One of the Atlanta Regional Commissions goals is to make it more difficult to drive cars (they don't word it quite that way). There is no doubt in my mind that is behind a lot of the people pushing this in the area.

I think bike lanes are great. But they are primarily recreational and should be in safe areas, like the one in Candler/Freedom Park. In Houston they have a lot of trails along the bayous. The Braes Bayou trail is contiguous for at least 15 miles and will go (and may already be complete) all the way from the University of Houston southeast of downtown to near Beltway 8 and Bellaire Blvd some 15 miles west of downtown. Now Houston also has a bike lane on Westpark Drive, which my cycling friends say they would NEVER drive on except on a Sunday. Just too fast and with overpasses, too hard to be seen.
You clearly have not biked for transportation, at least not much. While bike lanes shouldn't be located on highways or 55mph roads, major arterials usually have more space and with dedicates lanes are great for commuting via bike. Bike commuters like less stop signs and lights, just like drivers.

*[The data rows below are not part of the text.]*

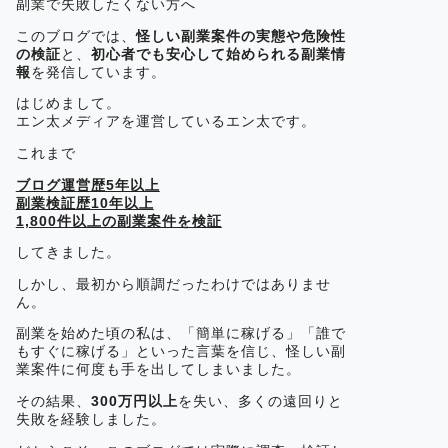
副業で失敗したくない方へ
このブログでは、
怪しい副業案件の実態や危険性
の検証
と、
初心者でも安心して始められる副業情
報
を発信しています。
はじめまして。
エン太メディアを運営しているエン太です。
これまで
ブログ運営歴5年以上
副業検証歴10年以上
1,800件以上の副業案件を検証
してきました。
しかし、最初から順調だったわけではありませ
ん。
副業を始めた頃の私は、「簡単に稼げる」「誰で
もすぐに稼げる」といった言葉を信じ、怪しい副
業案件に何度も手を出してしまいました。
その結果、
300万円以上
を失い、多くの遠回りと
失敗を経験しました。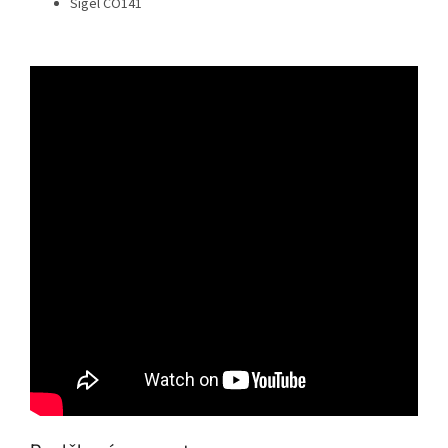
Sigel CO141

Also, I'm curious as to why cycling is recreational only? I can see if you live in a very rural or sprawled environment, because it's not really as feasible to use it for such. However, there are lots of places where people depend on a bike for transportation...I am one in particular.

Another thing to consider, if you were to put yourself in the shoes of a commuting cyclist, is that rolling through stop signs isn't a bad thing...assuming that the cyclist is waiting their turn. I ride on a lot of streets where there is no bike lane. They are slow moving city streets and I can mostly keep up with traffic. However, stopping at every stop sign where it's vacant (no waiting cars at any of the other three stop signs) puts you in more danger and slows car traffic down. Here's the concept (Idaho Stop Law), which has been proven to be very successful:

Idaho-style STOP law - SF Bicycle Coalition

Now, I'm completely with you in terms of cyclists running up the right or in between traffic where they don't have their own lanes. Nothing is more frustrating than having to pass a cyclist only to have them drift by you between your car and a parked car...and then having to pass them again. Yes, there are other frustrating scenarios that inexperienced and lazy cyclists perform.

All in all, I see complete streets as a way to get drivers more used to non-vehicular traffic. Pedestrians and cyclists exist either way, and complete streets only lower risk. It also doesn't mean that every single road should be a complete street. Ideally it would be, but financially and feasibly; not so much.